Autre chiffre qui surprend, le nombre de deuxièmes enfants : depuis 2017, il dépasse celui des premiers enfants. Il prouve que la fin de la politique de l’enfant unique a bien permis à des millions de couples d’avoir l’enfant de plus qu’ils désiraient. Mais révèle aussi que si beaucoup de Chinois installés qui ont eu un premier enfant n’hésitent pas à en avoir un second, les jeunes couples, au contraire, repoussent à plus tard la première naissance.
« Course contre l’horloge biologique »
« Les jeunes sont réticents à l’idée de faire des enfants parce que le coût de la vie, et en particulier de l’éducation, est très élevé en Chine », indique Tang Jun, spécialiste du vieillissement de la population à l’institut de sociologie de l’Académie des sciences sociales de Chine. « Les gens plus âgés qui veulent un deuxième enfant sont engagés dans une course contre leur horloge biologique, et ceux qui n’ont pas encore d’enfants ne veulent même plus avoir le premier, analyse également Ji Yingchun, directrice du Centre de recherche sur le genre, la famille et la santé à l’université de Shanghaï. L’augmentation des naissances, après la relaxe du contrôle des naissances, n’était pas soutenable, et cachait une tendance fondamentale et durable de baisse de la fertilité, pour ne pas dire une crise. Les chiffres de 2018, ce n’est encore que la partie émergée de l’iceberg. »
La conséquence pour la Chine est un vieillissement accéléré. La population générale devrait atteindre son pic autour de 2027, mais la population active baisse déjà depuis 2010. Un défi pour l’économie, qui a longtemps prospéré grâce au « dividende démographique » : une population jeune et disponible pour faire tourner l’usine du monde. Pour accompagner la dernière phase de sa transition démographique, la Chine va devoir accélérer sa mutation vers un modèle de croissance basé sur la valeur ajoutée, et non plus sur l’avantage d’une main-d’œuvre abondante et bon marché.
Si beaucoup y voient un défi majeur pour les responsables politiques, Tang Jun se souvient que l’on s’inquiétait, il n’y a pas si longtemps, d’une population trop nombreuse : « Je pense que la réduction de la fertilité n’est pas forcément une mauvaise chose. Dans les années 1980, le but du planning familial, c’était de contrôler la population autour d’un milliard.
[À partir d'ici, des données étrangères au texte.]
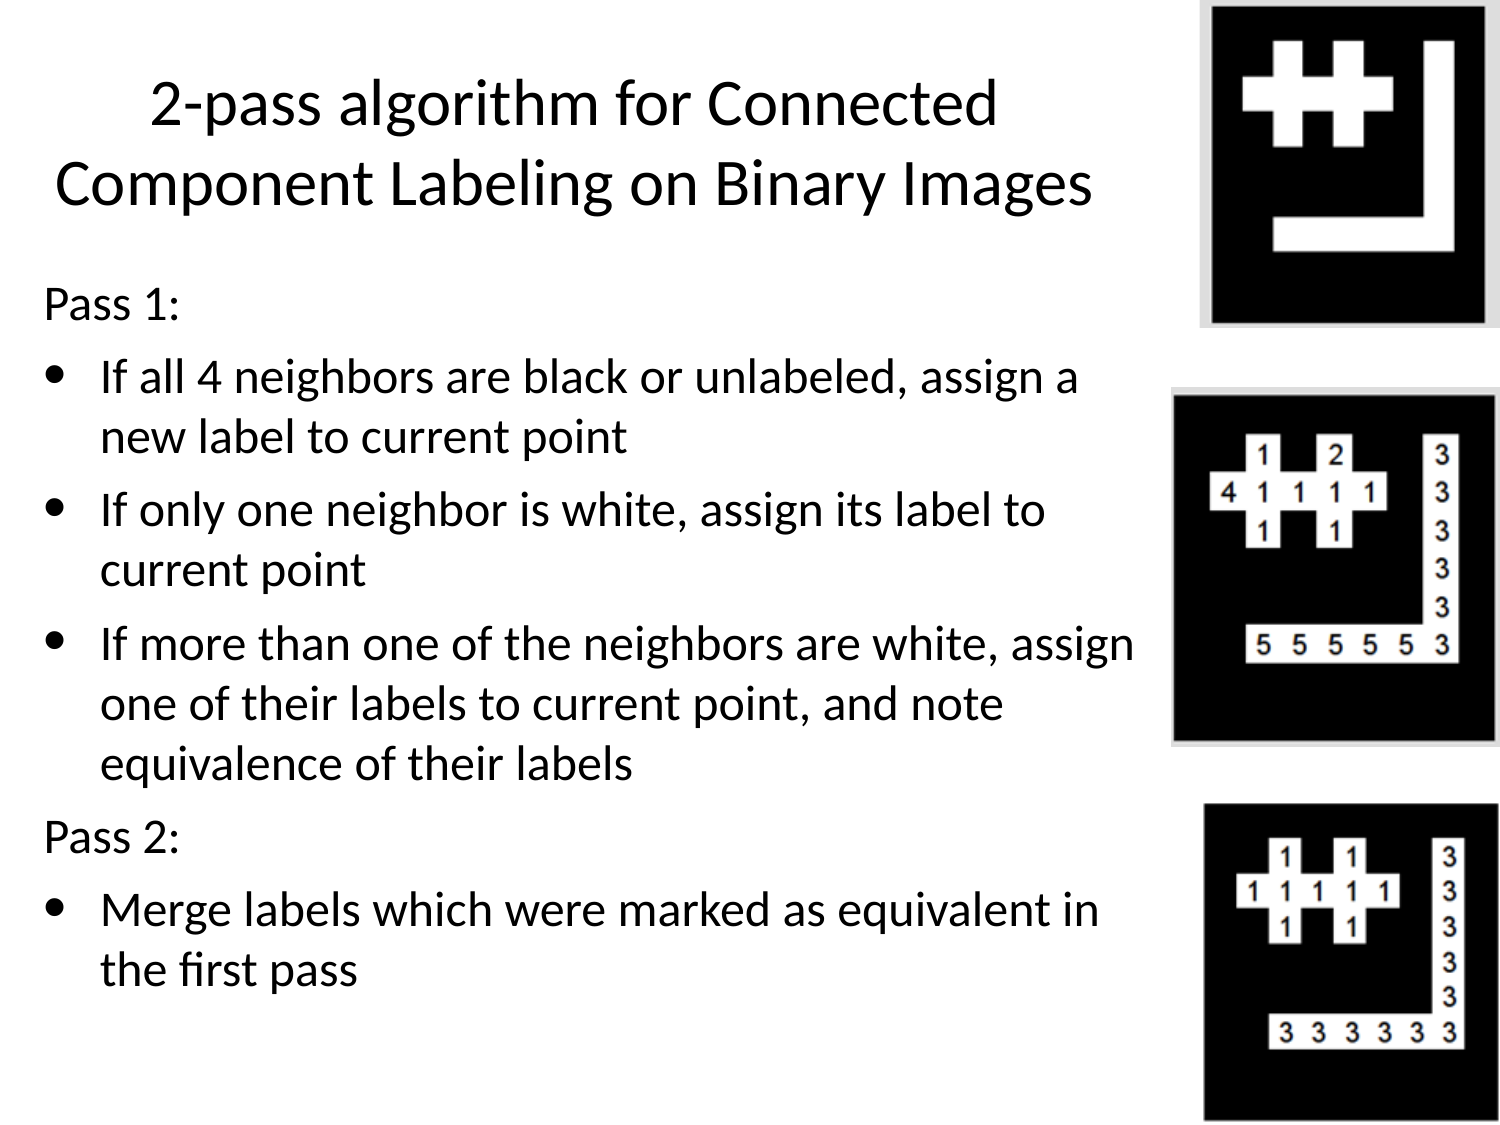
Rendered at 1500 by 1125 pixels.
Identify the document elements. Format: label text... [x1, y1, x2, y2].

Et maintenant qu’on y arrive, on s’inquiète de nouveau. »
« L’avenir, c’est l’IA et la robotisation »
Pour lui, la transformation de l’économie est déjà suffisamment engagée pour faire face : « En regard de la situation des pays développés dans les années 1970, on constate que leur transformation économique est allée de pair avec une augmentation significative du chômage, parce que les emplois sur les lignes de production ont disparu. Le recul de la main-d’œuvre n’est donc pas forcément une mauvaise chose pour la Chine, dont le modèle de croissance est en train de changer. L’avenir, c’est l’intelligence artificielle et la robotisation de l’industrie. »
Le professeur reconnaît toutefois que le vieillissement rapide de la population impose des mesures d’urgence pour la prise en charge des personnes âgées. « La population des seniors en Chine est encore relativement jeune : 60 % ont moins de 70 ans. Cela donne une fenêtre de cinq à dix ans à la Chine pour mettre en place les politiques nécessaires à la prise en charge des seniors », estime Tang Jun. Le sujet sera abordé lors de la prochaine session de l’Assemblée nationale du peuple, début mars.